The idea is to have your near online backups and archive log files on the very fast, capable Silk Cloud Platform. Ideally there will be two different Silk Data Pods for supporting a DataGuard installation. The suspenders to the belt is the Azure Blob storage that gets your backed up data to another system and geographic region.

It is great to have a backup of your database available on durable media remote from your primary site.
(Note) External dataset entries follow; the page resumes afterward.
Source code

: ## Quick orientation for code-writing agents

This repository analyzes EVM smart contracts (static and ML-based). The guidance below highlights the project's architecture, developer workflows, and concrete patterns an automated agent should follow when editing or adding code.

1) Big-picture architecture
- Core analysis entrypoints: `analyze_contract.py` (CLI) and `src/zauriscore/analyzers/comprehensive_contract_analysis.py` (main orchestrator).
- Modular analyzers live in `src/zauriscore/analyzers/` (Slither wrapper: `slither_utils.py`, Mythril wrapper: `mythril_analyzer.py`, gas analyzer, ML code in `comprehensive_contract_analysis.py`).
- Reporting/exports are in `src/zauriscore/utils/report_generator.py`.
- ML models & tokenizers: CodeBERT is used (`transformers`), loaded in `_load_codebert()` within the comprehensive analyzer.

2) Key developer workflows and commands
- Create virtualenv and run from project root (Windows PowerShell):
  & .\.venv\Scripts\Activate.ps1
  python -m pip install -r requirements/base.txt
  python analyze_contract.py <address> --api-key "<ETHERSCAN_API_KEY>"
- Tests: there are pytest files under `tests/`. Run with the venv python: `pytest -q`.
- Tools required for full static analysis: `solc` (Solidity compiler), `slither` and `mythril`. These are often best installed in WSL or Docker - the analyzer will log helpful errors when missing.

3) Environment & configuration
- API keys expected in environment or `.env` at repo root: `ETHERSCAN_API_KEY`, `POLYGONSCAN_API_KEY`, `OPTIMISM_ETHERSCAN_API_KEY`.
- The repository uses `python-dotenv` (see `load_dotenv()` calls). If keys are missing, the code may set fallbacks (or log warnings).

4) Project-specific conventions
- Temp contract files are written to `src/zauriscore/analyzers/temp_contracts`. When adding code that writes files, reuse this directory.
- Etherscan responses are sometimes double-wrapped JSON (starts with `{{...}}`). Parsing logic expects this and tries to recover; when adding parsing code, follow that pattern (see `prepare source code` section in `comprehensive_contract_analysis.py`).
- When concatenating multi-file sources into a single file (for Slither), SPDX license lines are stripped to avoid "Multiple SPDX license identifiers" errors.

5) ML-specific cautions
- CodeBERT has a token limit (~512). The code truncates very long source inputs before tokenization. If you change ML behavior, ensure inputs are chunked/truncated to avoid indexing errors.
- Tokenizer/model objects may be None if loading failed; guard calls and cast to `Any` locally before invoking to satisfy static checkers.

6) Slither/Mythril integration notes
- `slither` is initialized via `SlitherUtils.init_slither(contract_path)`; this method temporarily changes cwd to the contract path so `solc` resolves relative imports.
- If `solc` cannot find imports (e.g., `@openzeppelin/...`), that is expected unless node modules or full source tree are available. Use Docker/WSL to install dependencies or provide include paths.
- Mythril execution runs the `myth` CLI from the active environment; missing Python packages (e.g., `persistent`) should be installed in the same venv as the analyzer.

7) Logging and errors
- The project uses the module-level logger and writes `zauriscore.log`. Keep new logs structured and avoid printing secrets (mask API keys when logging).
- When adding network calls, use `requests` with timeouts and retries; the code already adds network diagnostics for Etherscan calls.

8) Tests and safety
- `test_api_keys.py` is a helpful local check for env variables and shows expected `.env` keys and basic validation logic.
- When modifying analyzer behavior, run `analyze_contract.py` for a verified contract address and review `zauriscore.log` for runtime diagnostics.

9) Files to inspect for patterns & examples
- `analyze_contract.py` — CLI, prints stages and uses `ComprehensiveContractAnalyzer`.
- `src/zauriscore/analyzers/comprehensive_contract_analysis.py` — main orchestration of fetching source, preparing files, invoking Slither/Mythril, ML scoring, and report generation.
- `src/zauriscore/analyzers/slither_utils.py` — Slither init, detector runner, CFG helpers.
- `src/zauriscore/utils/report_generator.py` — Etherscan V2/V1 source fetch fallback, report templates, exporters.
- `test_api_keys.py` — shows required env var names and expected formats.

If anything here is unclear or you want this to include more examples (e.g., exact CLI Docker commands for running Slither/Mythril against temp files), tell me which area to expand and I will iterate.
This is an ideal, cost-effective way to get your data into an Azure multi-region resiliency mode for cheap money. An ideal “belt and suspenders” solution, though, would provision a third Oracle server to serve as the second standby cascading out of the first. The first would be in synchronous mode and the standby would span into another availability zone. Active DataGuard would be used for some reporting and — most key — the backup would take place from this server. Ideally an asynchronous DataGuard configuration would cascade off this first standby and be located in another Azure region. There are however significant costs associated with that. The RMAN backup to regionally replicated object storage is significantly less costly and gives a good degree of durability. The cost of recovery time RTO will be higher but day to day operating costs much less.